╭──
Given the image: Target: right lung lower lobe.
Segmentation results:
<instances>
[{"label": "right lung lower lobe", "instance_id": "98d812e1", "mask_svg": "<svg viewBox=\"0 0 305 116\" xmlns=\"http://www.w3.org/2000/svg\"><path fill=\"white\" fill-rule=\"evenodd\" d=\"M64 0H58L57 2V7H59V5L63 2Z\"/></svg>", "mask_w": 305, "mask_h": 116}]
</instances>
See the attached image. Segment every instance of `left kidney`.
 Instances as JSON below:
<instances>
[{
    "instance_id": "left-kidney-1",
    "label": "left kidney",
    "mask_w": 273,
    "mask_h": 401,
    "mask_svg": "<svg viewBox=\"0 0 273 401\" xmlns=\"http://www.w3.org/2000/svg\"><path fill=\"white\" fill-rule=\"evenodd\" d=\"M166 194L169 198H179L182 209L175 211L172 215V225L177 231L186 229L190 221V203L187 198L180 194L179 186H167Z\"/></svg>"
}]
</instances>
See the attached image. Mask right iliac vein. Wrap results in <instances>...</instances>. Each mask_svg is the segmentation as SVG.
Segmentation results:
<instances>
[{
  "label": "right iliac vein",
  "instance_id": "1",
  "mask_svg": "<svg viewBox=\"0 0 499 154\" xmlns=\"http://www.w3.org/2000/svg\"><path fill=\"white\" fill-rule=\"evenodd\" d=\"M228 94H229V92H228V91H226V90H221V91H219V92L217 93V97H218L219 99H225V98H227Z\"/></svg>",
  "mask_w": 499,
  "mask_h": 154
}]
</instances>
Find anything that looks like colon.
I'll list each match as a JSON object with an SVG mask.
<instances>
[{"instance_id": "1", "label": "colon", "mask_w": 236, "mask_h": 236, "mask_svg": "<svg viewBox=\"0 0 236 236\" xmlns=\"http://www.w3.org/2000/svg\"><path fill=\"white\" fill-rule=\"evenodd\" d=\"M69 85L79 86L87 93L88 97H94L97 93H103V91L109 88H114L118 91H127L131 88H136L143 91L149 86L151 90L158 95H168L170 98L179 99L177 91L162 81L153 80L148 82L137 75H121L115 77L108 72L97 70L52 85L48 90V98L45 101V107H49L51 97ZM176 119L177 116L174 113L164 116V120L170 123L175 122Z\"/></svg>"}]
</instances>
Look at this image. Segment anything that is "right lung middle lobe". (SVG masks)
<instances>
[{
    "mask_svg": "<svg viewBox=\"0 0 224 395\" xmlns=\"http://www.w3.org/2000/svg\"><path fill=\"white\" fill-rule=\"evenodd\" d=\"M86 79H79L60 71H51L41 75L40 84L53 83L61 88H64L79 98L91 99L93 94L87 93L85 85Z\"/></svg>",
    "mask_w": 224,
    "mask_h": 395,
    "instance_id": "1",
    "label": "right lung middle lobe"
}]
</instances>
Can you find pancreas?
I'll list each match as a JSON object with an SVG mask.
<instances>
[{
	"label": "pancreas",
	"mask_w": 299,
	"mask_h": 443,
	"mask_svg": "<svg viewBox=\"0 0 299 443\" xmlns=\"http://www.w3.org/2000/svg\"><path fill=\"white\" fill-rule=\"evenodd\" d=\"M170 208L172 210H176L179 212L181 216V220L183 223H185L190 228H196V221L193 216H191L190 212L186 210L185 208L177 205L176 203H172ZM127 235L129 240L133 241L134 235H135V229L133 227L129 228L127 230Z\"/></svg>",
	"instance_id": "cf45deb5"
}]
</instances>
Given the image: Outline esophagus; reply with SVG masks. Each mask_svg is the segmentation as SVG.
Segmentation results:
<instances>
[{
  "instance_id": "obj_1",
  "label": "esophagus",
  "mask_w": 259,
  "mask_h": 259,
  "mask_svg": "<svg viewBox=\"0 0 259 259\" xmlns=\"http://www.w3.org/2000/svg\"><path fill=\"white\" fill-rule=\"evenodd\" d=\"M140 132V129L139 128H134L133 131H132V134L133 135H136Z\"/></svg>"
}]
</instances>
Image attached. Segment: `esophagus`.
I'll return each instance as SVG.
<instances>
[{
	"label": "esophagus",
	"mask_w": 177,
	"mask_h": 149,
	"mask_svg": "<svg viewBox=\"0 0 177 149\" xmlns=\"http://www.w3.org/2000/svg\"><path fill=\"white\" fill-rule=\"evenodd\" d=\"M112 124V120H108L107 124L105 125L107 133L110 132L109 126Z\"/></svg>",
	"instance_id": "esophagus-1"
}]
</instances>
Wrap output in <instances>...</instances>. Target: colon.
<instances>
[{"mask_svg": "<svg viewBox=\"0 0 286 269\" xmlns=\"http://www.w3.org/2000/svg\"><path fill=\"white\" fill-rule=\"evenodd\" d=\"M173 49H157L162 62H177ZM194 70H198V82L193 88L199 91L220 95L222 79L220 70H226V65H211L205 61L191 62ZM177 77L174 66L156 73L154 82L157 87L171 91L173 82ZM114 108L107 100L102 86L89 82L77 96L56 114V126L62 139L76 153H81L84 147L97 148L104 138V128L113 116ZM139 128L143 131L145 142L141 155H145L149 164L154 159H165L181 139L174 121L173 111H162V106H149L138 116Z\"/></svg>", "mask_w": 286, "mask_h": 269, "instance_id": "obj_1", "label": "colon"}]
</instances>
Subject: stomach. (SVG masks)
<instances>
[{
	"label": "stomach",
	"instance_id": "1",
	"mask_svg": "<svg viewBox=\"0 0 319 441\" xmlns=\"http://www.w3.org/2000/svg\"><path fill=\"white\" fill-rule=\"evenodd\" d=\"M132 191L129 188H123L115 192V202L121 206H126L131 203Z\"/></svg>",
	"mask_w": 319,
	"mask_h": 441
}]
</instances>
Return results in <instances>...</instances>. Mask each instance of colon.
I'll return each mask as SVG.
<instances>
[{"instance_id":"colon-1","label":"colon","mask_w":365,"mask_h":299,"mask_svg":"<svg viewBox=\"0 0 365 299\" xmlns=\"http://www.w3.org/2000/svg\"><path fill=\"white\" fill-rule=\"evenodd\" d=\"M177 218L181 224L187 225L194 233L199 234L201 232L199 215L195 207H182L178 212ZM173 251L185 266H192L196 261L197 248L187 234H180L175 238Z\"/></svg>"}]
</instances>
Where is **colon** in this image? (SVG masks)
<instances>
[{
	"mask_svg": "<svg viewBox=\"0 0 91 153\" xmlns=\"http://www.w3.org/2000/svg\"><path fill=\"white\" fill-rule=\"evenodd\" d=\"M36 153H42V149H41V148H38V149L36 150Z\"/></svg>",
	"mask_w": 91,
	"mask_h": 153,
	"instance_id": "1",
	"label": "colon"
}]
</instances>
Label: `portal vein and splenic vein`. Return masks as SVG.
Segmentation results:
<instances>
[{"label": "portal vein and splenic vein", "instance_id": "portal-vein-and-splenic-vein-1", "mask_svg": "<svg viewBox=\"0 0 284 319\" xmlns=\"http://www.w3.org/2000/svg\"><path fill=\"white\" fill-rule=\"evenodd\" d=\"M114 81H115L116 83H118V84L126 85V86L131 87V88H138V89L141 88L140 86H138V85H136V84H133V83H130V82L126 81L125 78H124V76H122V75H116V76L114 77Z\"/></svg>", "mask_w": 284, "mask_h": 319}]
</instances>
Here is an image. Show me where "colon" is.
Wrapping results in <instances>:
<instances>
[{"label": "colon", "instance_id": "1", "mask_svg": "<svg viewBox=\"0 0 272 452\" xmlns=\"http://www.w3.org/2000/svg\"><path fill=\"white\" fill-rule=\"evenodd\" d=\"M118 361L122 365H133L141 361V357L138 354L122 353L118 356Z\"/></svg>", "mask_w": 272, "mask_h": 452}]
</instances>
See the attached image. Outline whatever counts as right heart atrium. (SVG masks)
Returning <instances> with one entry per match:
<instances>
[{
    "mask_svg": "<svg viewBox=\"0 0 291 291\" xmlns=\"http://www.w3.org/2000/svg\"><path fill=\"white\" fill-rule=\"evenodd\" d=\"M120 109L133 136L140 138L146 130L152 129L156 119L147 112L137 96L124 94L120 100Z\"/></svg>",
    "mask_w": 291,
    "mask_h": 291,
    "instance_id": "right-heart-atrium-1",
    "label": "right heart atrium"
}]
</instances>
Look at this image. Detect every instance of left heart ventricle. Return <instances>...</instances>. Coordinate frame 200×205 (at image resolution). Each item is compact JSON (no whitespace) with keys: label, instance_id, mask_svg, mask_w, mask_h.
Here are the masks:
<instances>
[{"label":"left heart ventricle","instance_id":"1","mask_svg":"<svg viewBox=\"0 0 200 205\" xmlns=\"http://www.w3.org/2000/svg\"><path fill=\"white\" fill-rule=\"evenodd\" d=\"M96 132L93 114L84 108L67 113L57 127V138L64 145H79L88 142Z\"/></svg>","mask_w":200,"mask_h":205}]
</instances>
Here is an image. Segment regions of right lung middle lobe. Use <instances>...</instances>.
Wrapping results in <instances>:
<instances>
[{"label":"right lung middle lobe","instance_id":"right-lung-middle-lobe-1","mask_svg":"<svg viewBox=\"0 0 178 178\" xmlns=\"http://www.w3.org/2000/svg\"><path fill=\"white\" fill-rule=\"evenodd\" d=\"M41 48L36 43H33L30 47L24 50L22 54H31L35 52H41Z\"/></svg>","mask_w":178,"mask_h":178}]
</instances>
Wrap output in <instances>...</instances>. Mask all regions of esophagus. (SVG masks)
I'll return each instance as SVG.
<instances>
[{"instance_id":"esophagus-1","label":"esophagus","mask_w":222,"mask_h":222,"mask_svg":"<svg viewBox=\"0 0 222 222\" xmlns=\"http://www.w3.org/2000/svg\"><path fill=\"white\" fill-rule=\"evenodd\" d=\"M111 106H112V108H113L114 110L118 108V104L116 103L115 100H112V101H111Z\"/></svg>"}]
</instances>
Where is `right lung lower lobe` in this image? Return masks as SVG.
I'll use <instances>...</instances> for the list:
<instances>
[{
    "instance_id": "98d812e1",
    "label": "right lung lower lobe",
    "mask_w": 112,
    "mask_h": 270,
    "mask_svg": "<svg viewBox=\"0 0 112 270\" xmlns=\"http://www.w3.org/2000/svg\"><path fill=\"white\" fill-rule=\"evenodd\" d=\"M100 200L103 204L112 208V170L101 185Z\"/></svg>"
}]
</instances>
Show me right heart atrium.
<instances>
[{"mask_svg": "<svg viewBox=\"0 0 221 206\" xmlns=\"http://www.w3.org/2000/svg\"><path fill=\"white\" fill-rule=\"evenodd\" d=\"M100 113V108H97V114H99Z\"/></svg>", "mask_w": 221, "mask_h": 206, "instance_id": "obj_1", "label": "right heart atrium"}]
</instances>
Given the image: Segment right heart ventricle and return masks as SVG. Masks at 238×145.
╰──
## [DIRECTIONS]
Which lines of the entries above contain the string "atrium"? Pick out each one and copy it in full.

## [COMPLETED EXERCISE]
See the attached image. Outline whatever counts as right heart atrium. (SVG masks)
    "instance_id": "right-heart-atrium-1",
    "label": "right heart atrium"
Show me right heart atrium.
[{"mask_svg": "<svg viewBox=\"0 0 221 206\" xmlns=\"http://www.w3.org/2000/svg\"><path fill=\"white\" fill-rule=\"evenodd\" d=\"M100 113V108H97V114H99Z\"/></svg>", "mask_w": 221, "mask_h": 206, "instance_id": "obj_1", "label": "right heart atrium"}]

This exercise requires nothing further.